And they believe you. Because you’re their parent. They love you, they trust you, and they look up to you. Besides, in their sweet, innocent, naïve hearts, they cannot think of any conceivable reason why their own parent would construct such a twisted, elaborate lie, and how their seemly normal guardians could possibly be members of a deeply intrenched worldwide conspiracy.

So they go along with it. Even though the local Duane Reade is filled to the gills with the exact same treats that the Easter Bunny brings. Even though bunnies don’t lay eggs, and so what if their rifle-toting daddy’s favorite dish is rabbit stew? The Uncle Tom-ass Easter Bunny doesn’t care if you string up all the other rabbits in the land, he will still be shucking and jiving his way to your house with a basket of goodies and a smile on his face. “Yessuh, I shole is happy to bring you these chocolates, suh!”

And it’s all good for a while. The kid is going along with the story, and after all, the treats keep coming in, so what’s not to like.
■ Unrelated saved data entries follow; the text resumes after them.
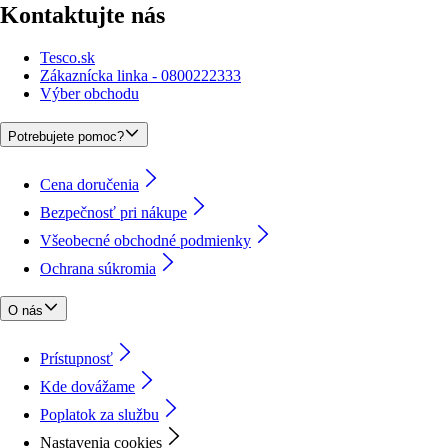
Kontaktujte nás
Tesco.sk
Zákaznícka linka - 0800222333
Výber obchodu
Potrebujete pomoc?
Cena doručenia
Bezpečnosť pri nákupe
Všeobecné obchodné podmienky
Ochrana súkromia
O nás
Prístupnosť
Kde dovážame
Poplatok za službu
Nastavenia cookies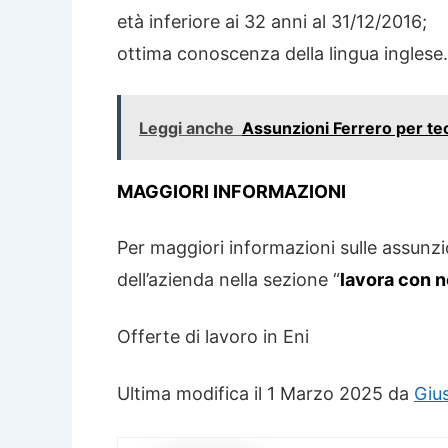
età inferiore ai 32 anni al 31/12/2016;
ottima conoscenza della lingua inglese.
Leggi anche
Assunzioni Ferrero per te
MAGGIORI INFORMAZIONI
Per maggiori informazioni sulle assunzion
dell’azienda nella sezione “
lavora con n
Offerte di lavoro in Eni
Ultima modifica il 1 Marzo 2025 da
Giu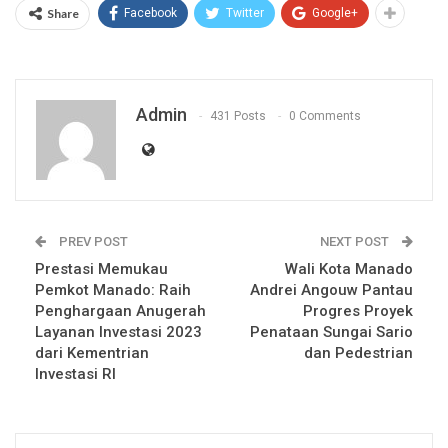
Share
Facebook
Twitter
Google+
Admin
431 Posts
0 Comments
PREV POST
NEXT POST
Prestasi Memukau
Wali Kota Manado
Pemkot Manado: Raih
Andrei Angouw Pantau
Penghargaan Anugerah
Progres Proyek
Layanan Investasi 2023
Penataan Sungai Sario
dari Kementrian
dan Pedestrian
Investasi RI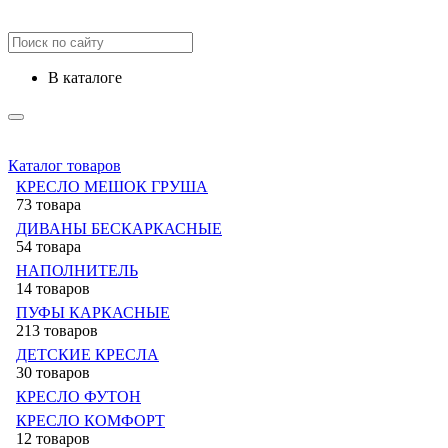
в каталоге
Каталог товаров
КРЕСЛО МЕШОК ГРУША
73 товара
ДИВАНЫ БЕСКАРКАСНЫЕ
54 товара
НАПОЛНИТЕЛЬ
14 товаров
ПУФЫ КАРКАСНЫЕ
213 товаров
ДЕТСКИЕ КРЕСЛА
30 товаров
КРЕСЛО ФУТОН
КРЕСЛО КОМФОРТ
12 товаров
The parents keep lying, because they’re sick and they’re getting away with it. Then, one day, the kid finds out that it has all been a lie. Maybe a kid at school told them, or maybe they were watching a grown-up tv show that the discussed the Easter Conspiracy.  By now, they are a bit older, and you have already disappointed them in many ways. You said you’d make it to their t-ball game, but you didn’t make it. You said that you’d play dolls with the kid, but you blew it off. You said that you loved their mom, but the kid caught you playing hide the salami with your secretary in the supply closet on Take Your Child to Work Day. Suddenly, your word as a parent doesn’t mean what it once did, and the child is left wondering– is the Easter Bunny another one of your lies?

So they confront you. Chin quivering, their wet, shining eyes searching yours for the truth that lies beneath them. And finally, you admit it. Yes, the bunny is a lie. How long have you known? Forever. How could you do this to me? Easily. Because your parents did it to you, and their parents did it to them, and one day, these young sweetlings will do it to their own kids. And that is the moment when the child learns: trust no one. It is isn’t one of Biggie’s Ten Crack Commandments for nothing. Your mom’s will set that ass up, properly gassed up, hoodie to mask up. Better they learn from the Easter Bunny than from the Big Bad Wolf.